Income Achievement Gap Eclipses Racial Achievement Gap
I was thrilled last week to see that Sean Reardon’s work on income inequality and education was featured for two days on the New York Times home page (especially since the work was published in a book edited by my advisor, Richard Murnane.)
What Reardon and his colleagues demonstrate is that the “income achievement gap” has now grown wider than the “racial achievement gap.” That is, the test score differences between wealthy and poor students now exceed the differences between white and black students.
“The achievement gap between children from high- and low-income families is roughly 30 to 40 percent larger among children born in 2001 than among those born twenty-five years earlier. In fact, it appears that the income achievement gap has been growing steadily for at least fifty years, though the data are less certain for cohorts of children born before 1970.”
These patterns cohere, loosely, with findings from my own research. I conducted a wide variety analyses about differences in wiki quality among schools serving different populations: I found no differences in wiki quality or longevity in schools serving different racial populations, but I found significant differences between wikis created in schools serving wealthy students and wikis created in schools serving predominantly poor students. (Of course, measures of wiki quality are not the same as measures of student achievement).
As it turns out, however, these differences are not necessarily created by the public school system. Unfortunately, they are not ameliorated by them either. As Reardon notes:
“As Duncan and Magnuson (in chapter 3, this volume) note, the income achievement gap is large when children enter kindergarten and does not appear to grow (or narrow) appreciably as children progress through school.”
Certainly, this research provides one more study behind the vast quantity of evidence that early childhood education is both critical for educational equity and provides a terrific return on investment. Many of my doctoral colleagues at HGSE are working on issues of early childhood education, and I hope this work gives them greater support.

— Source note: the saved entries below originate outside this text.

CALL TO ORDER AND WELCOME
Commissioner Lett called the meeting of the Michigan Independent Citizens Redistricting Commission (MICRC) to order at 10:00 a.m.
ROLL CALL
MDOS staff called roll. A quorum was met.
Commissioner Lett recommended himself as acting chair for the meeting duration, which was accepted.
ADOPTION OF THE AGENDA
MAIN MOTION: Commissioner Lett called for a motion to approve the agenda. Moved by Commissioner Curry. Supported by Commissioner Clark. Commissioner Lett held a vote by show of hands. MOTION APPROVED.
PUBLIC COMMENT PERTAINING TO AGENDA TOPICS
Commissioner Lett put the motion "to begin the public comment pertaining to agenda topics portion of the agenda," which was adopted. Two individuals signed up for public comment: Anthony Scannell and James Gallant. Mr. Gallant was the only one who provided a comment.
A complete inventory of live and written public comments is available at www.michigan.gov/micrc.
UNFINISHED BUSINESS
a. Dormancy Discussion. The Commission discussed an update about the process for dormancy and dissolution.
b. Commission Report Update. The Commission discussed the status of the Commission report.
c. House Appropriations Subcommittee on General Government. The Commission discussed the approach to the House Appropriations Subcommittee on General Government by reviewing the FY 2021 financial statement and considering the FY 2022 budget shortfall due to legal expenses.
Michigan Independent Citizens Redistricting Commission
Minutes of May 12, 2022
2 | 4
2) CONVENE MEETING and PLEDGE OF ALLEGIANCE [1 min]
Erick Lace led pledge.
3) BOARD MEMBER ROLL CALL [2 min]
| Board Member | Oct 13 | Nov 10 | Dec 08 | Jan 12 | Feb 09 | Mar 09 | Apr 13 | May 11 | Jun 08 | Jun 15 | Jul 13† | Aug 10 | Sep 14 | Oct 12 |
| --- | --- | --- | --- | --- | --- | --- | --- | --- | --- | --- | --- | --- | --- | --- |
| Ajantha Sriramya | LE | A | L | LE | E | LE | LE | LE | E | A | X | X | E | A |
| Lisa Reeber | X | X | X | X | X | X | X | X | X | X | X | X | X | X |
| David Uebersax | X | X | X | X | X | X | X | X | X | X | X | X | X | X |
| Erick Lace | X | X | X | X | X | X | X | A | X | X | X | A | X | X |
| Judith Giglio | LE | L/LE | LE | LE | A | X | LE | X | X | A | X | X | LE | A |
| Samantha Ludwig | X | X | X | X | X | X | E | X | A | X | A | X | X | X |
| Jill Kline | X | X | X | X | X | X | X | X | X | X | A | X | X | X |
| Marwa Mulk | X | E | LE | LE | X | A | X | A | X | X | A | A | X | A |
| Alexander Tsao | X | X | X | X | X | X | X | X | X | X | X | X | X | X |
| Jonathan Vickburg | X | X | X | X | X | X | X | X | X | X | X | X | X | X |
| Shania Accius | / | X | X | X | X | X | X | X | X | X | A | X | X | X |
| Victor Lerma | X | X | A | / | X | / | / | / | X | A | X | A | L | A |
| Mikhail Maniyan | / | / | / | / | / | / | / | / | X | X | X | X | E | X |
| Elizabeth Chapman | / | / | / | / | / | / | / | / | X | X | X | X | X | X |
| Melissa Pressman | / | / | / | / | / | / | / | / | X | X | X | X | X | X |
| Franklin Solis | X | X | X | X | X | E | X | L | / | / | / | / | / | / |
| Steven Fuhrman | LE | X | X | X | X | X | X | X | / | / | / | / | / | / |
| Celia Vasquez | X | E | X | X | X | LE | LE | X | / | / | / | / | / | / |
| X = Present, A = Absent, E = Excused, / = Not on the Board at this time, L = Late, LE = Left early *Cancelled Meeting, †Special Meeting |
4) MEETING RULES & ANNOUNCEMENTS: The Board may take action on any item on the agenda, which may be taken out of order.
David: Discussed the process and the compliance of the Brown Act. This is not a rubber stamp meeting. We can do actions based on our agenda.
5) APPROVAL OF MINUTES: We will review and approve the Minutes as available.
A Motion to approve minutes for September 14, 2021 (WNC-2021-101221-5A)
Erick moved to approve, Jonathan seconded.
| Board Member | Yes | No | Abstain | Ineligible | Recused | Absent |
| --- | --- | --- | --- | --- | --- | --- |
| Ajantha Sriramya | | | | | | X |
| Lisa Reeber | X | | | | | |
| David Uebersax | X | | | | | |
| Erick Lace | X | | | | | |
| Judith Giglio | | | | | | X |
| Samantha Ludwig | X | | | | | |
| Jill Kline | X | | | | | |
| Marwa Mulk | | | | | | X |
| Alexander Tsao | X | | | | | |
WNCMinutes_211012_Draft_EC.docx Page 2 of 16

For me, this research provides more evidence that those of us who toil the fields of educational technology need to be attentive to issues of equity and need to consider how technology interventions can be designed to disproportionately benefit students who most need support. If technology interventions predominantly benefit the already affluent, then education technology will contribute to the pernicious decline in intergenerational mobility. As Reardon warns:
“At the same time that family income has become more predictive of children’s academic achievement, so have educational attainment and cognitive skills become more predictive of adults’ earnings. The combination of these trends creates a feedback mechanism that may decrease intergenerational mobility. As the children of the rich do better in school, and those who do better in school are more likely to become rich, we risk producing an even more unequal and economically polarized society.”